(Stored data entries)
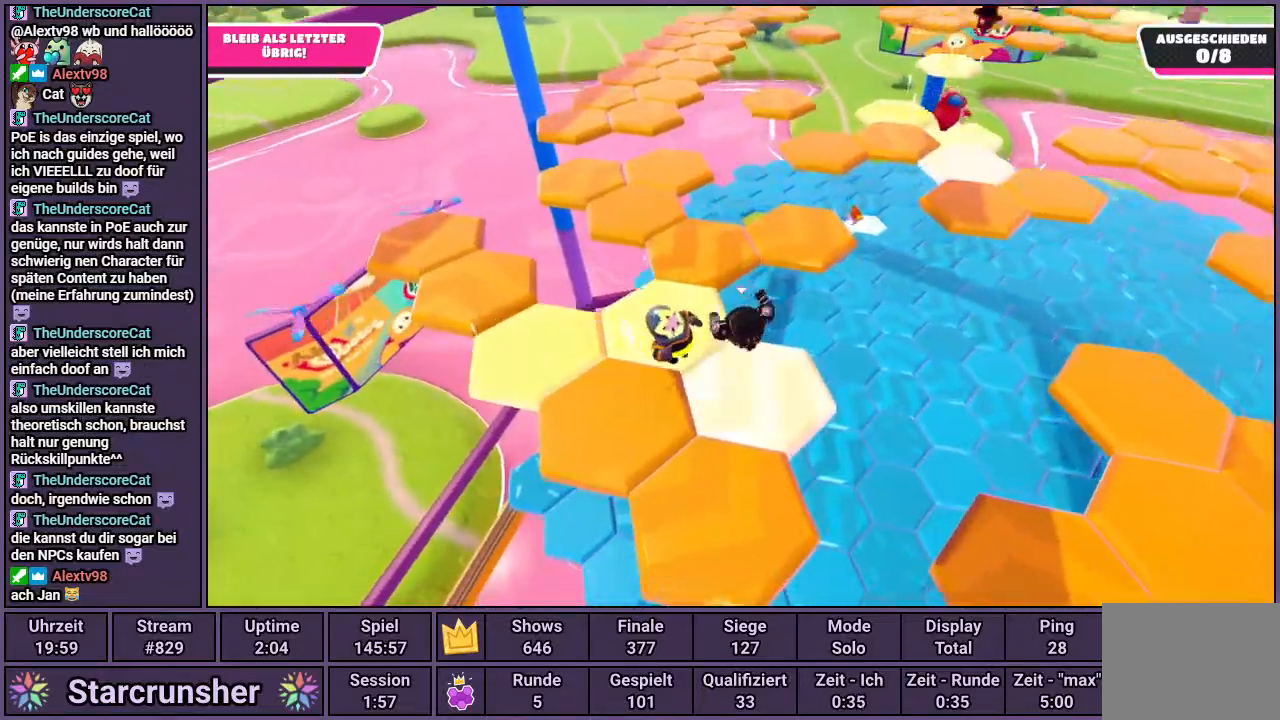
{"dt_ms": 500, "buttons": [], "left_stick": "up-right", "right_stick": "right", "events": [[50, "CROSS", "up"], [417, "left_stick", "up-right"], [433, "right_stick", "right"]]}
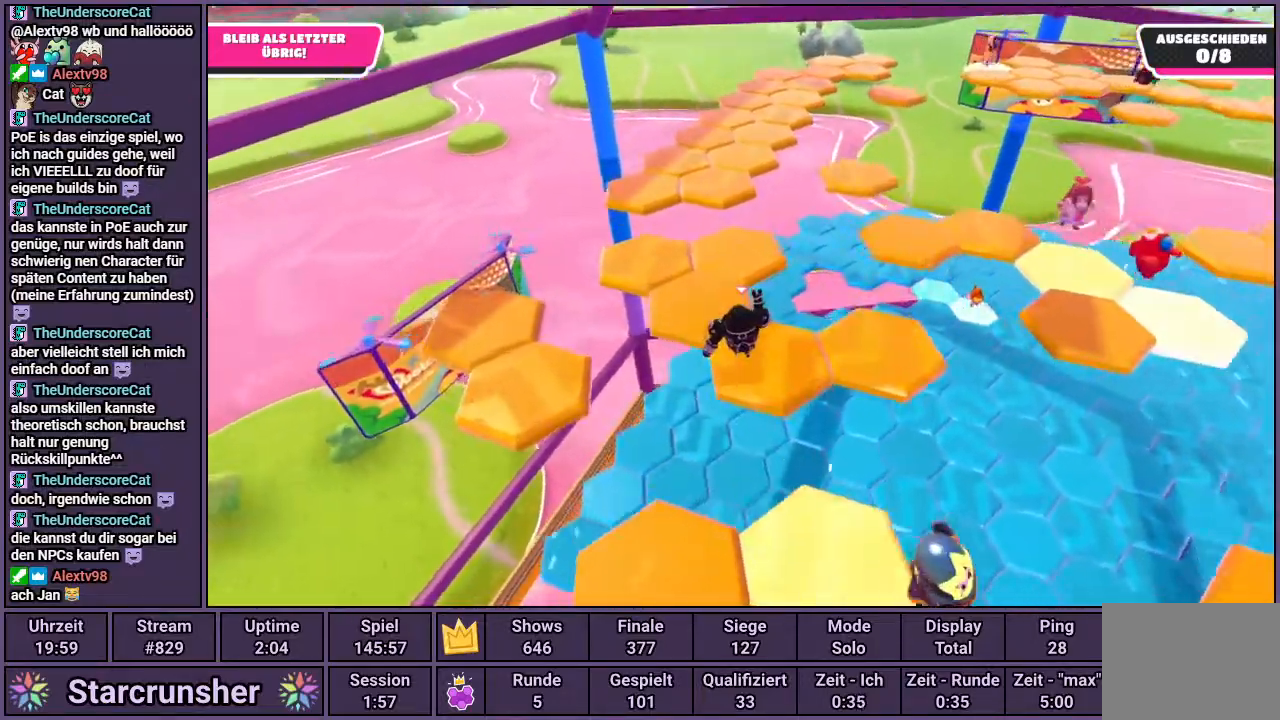
{"dt_ms": 500, "buttons": [], "left_stick": "up", "right_stick": "down-right", "events": [[33, "right_stick", "center"], [67, "left_stick", "up-left"], [333, "left_stick", "up"], [383, "right_stick", "down-right"]]}
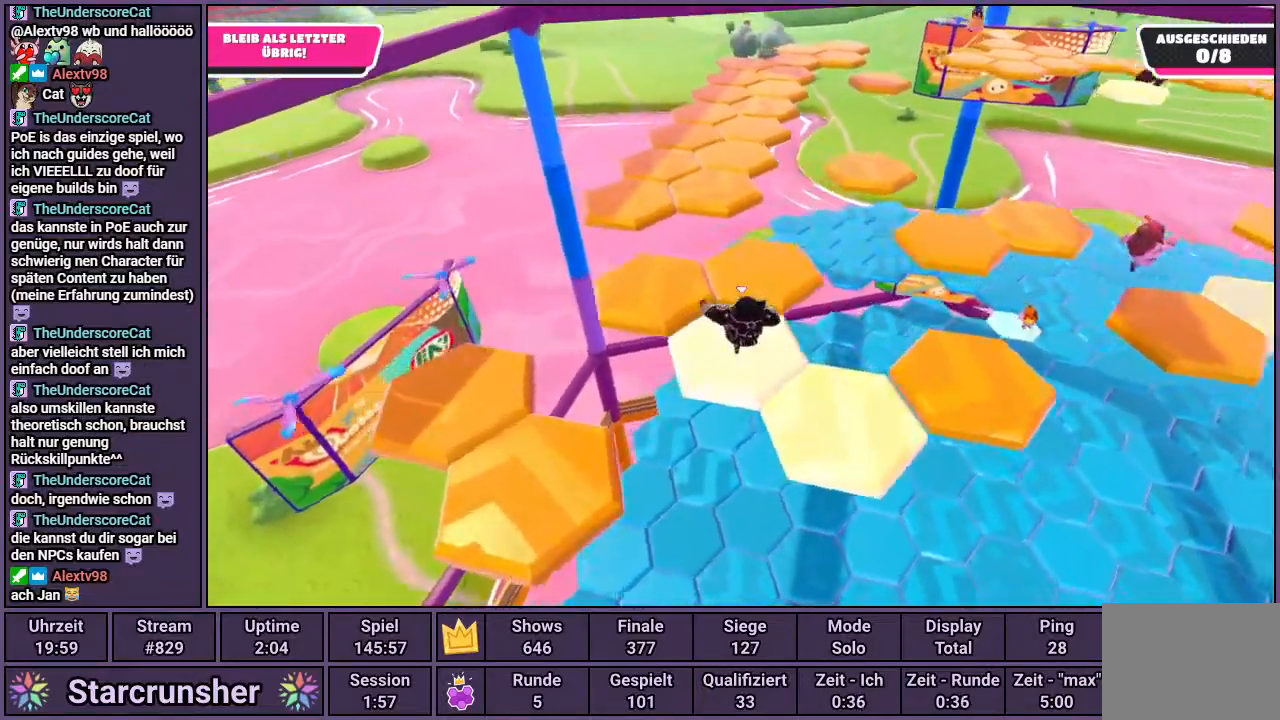
{"dt_ms": 500, "buttons": [], "left_stick": "up-left", "right_stick": "center", "events": [[150, "right_stick", "center"], [400, "left_stick", "up-left"]]}
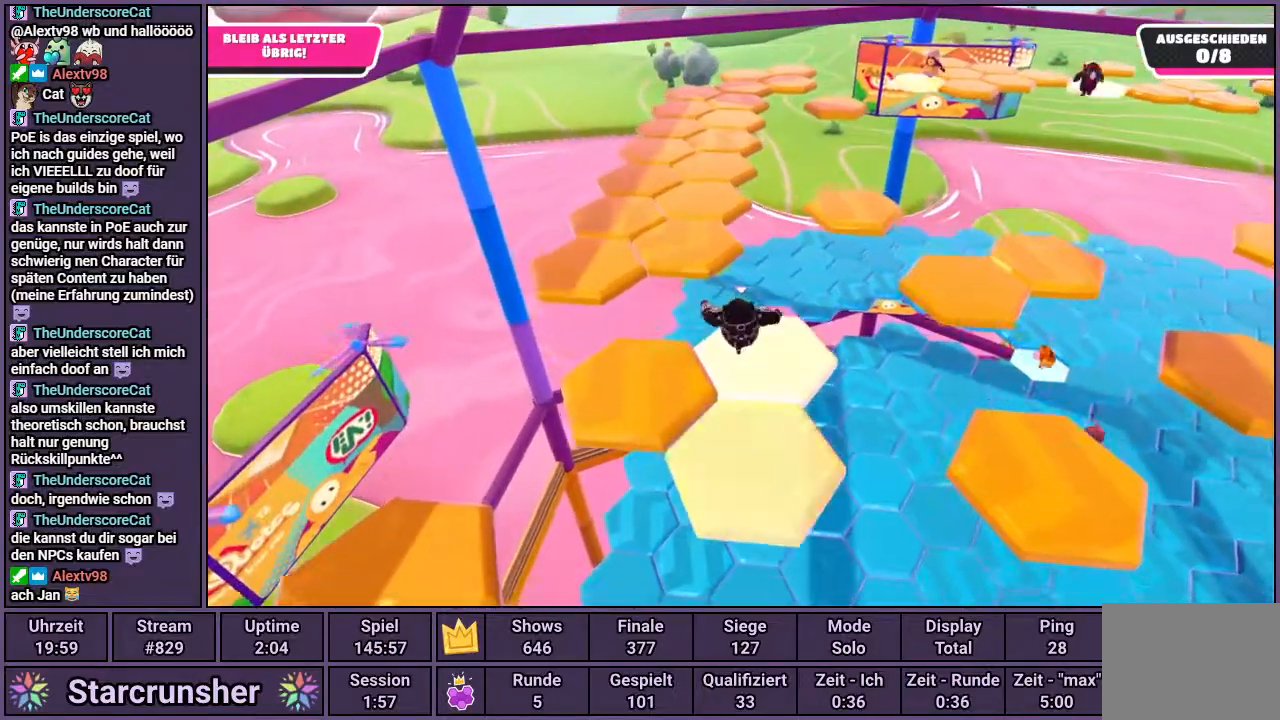
{"dt_ms": 500, "buttons": [], "left_stick": "up", "right_stick": "center", "events": [[117, "CROSS", "down"], [133, "left_stick", "up"], [200, "CROSS", "up"], [333, "right_stick", "right"], [450, "right_stick", "center"]]}
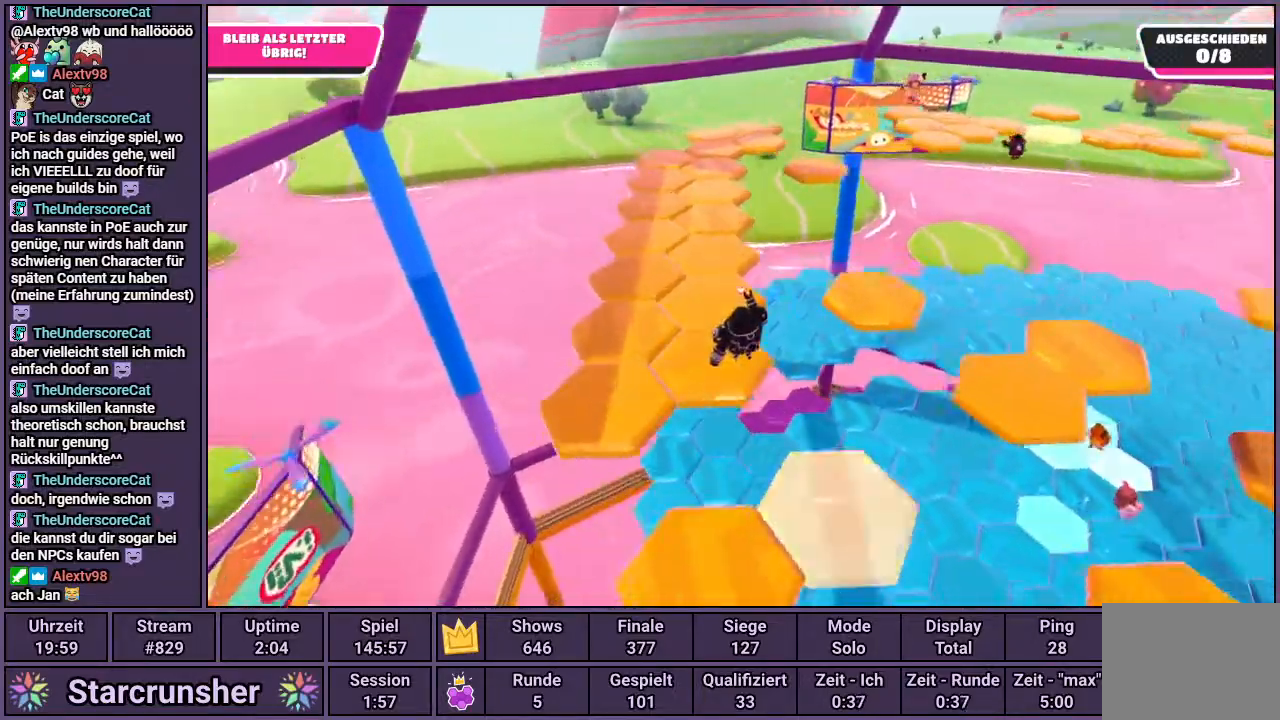
{"dt_ms": 500, "buttons": ["CROSS"], "left_stick": "up", "right_stick": "center", "events": [[383, "CROSS", "down"]]}
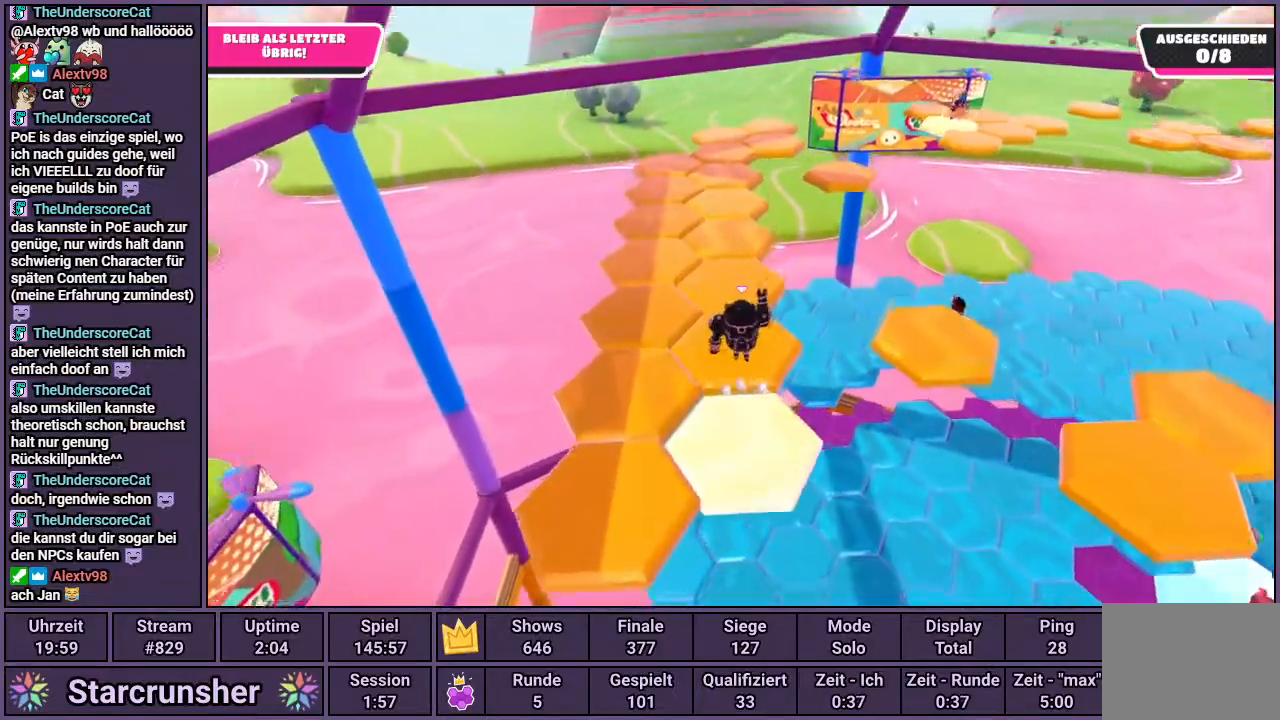
{"dt_ms": 500, "buttons": ["CROSS"], "left_stick": "up", "right_stick": "center", "events": []}
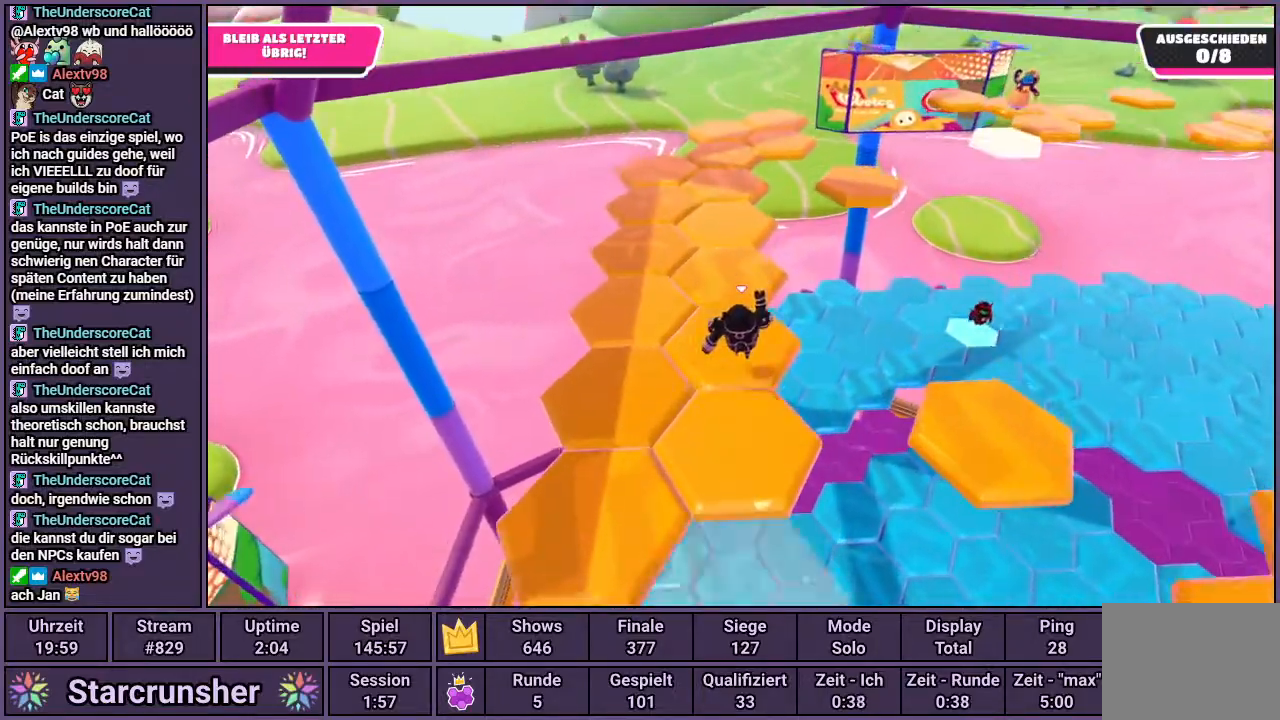
{"dt_ms": 500, "buttons": [], "left_stick": "up", "right_stick": "center", "events": [[33, "CROSS", "up"], [150, "CROSS", "down"], [217, "CROSS", "up"]]}
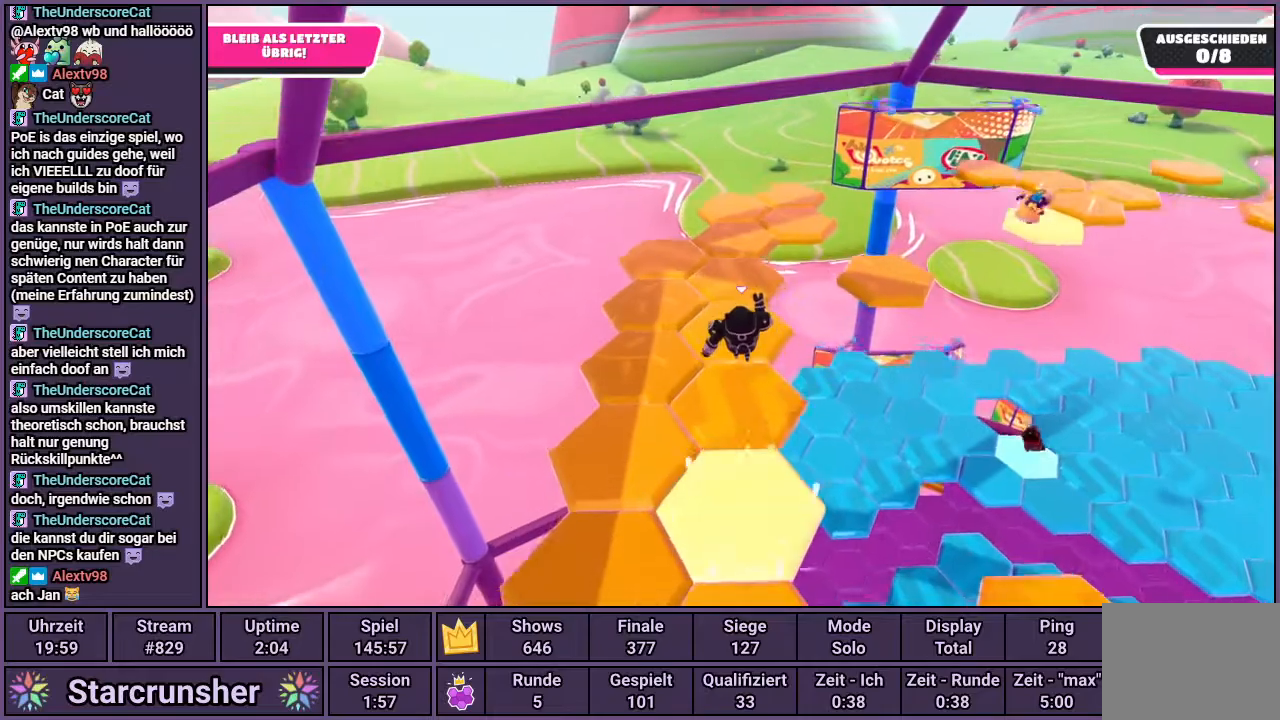
{"dt_ms": 500, "buttons": [], "left_stick": "up-left", "right_stick": "center", "events": [[33, "right_stick", "right"], [150, "left_stick", "up-right"], [167, "right_stick", "center"], [317, "left_stick", "up-left"]]}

THE PROBLEM: Look for the word "down" in the data, then return every line that contains it.

RESPONSE AREA:
{"dt_ms": 500, "buttons": [], "left_stick": "up", "right_stick": "down-right", "events": [[33, "right_stick", "center"], [67, "left_stick", "up-left"], [333, "left_stick", "up"], [383, "right_stick", "down-right"]]}
{"dt_ms": 500, "buttons": [], "left_stick": "up", "right_stick": "center", "events": [[117, "CROSS", "down"], [133, "left_stick", "up"], [200, "CROSS", "up"], [333, "right_stick", "right"], [450, "right_stick", "center"]]}
{"dt_ms": 500, "buttons": ["CROSS"], "left_stick": "up", "right_stick": "center", "events": [[383, "CROSS", "down"]]}
{"dt_ms": 500, "buttons": [], "left_stick": "up", "right_stick": "center", "events": [[33, "CROSS", "up"], [150, "CROSS", "down"], [217, "CROSS", "up"]]}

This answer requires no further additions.